For two decades, the 1.3-million-square-foot former Sears distribution center sat empty in the midst of disinvested Memphis neighborhoods—a symbol of urban blight. The building was too big to redevelop and too expensive to demolish, many thought.

Now Crosstown Concourse represents the best kind of community-driven revitalization—a “vertical village” that is fully occupied with 265 residential units, twenty percent of which are affordable. It includes a public charter school, a YMCA, health care facilities, restaurants, shops, and a 425-seat theater—a venue for local and touring musical acts, art films, community theater, and assembly space for tenants.

“The project teaches what can happen when typical models of development are put aside in favor of local re-investment and direct community collaboration,” the project team notes.

One of the interior courts. Source: Looney Ricks Kiss.

Crosstown Concourse has generated 700 new jobs, according to Mayor Jim Strickland: “It’s extraordinarily exciting. Three thousand people are going in and out of this building every day. I’m hopeful that all of Cleveland (Street) starts popping. It’s nearly miraculous.”

Workers, residents, and visitors include doctors, patients, students, shoppers, artists, creative professionals, and entrepreneurs.

Amazingly, the building was redeveloped and opened in two years from its 2015 groundbreaking.

A nonprofit organization called Crosstown Arts was formed to work on the redevelopment in 2010, when the nation was emerging from the Great Recession.

The first steps included a feasibility study and community events that highlighted the potential for the building. “Bringing citizens back in the building after decades of abandonment sparked imaginations, allowing a community to slowly realize that a building once considered an eyesore could be an asset,” the project team says.

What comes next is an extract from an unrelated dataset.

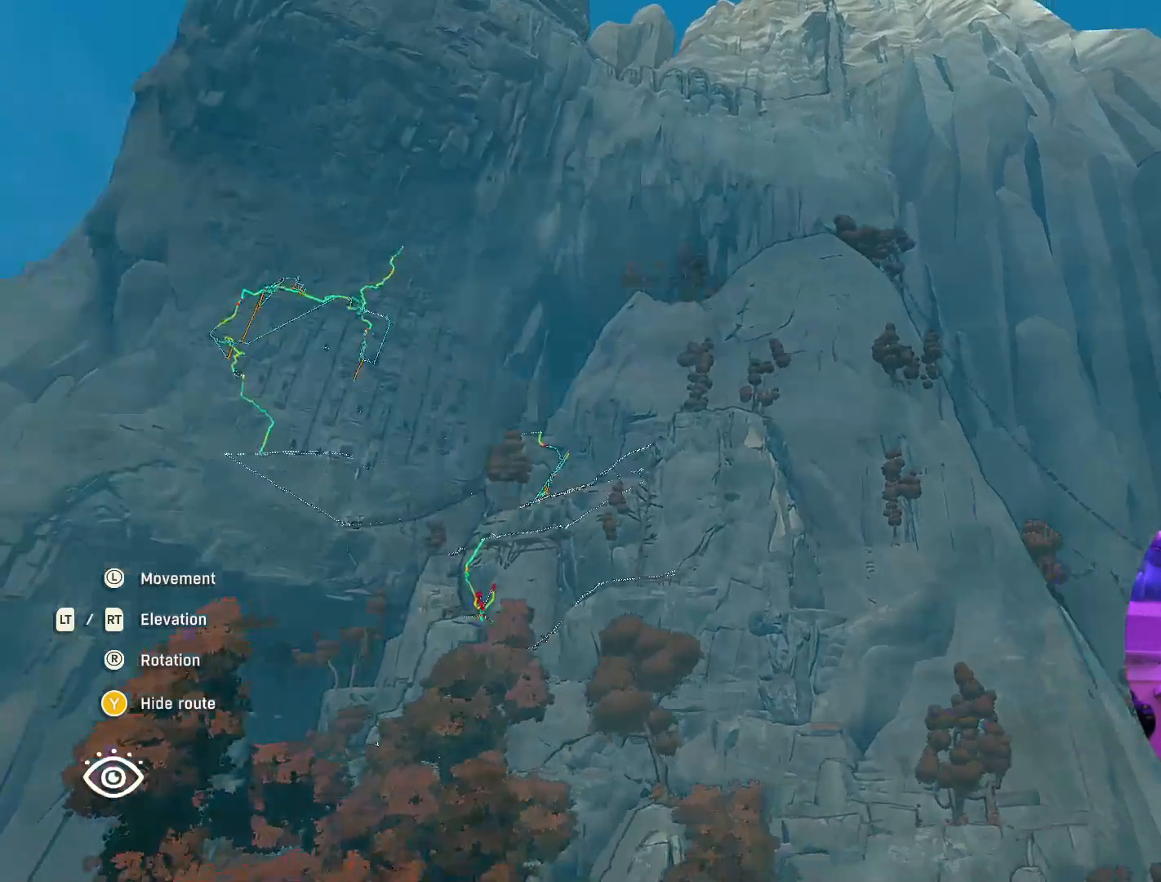
{"buttons": [], "left_stick": "up", "right_stick": "left", "events": [[17, "right_stick", "center"], [83, "left_stick", "up"], [367, "right_stick", "left"]]}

Developers, including Crosstown Arts, received commitments from nine prospective tenants, called “founding partners,” who leased 600,000 square feet of space, enough for the project to clear financing hurdles. A complex mix of funding sources included city, county, state, federal, philanthropic, and private financing.

In addition to converting a derelict building into a beehive of 18-hour activity, Crosstown Concourse is designed to reactivate the adjacent urban neighborhoods. A public street bisected by a 1965 building expansion was extended through the west end of the site.

A network of new streets—focused on pedestrian travel but allowing vehicular access—are directly linked to interior atria, which serve as semi-public spaces. The building exterior includes pervious frontages, public plazas, art installations, and performance areas to connect to surrounding neighborhoods and activate urban life.

Top photo: Aerial of the Crosstown Concourse. Source: Looney Ricks Kiss.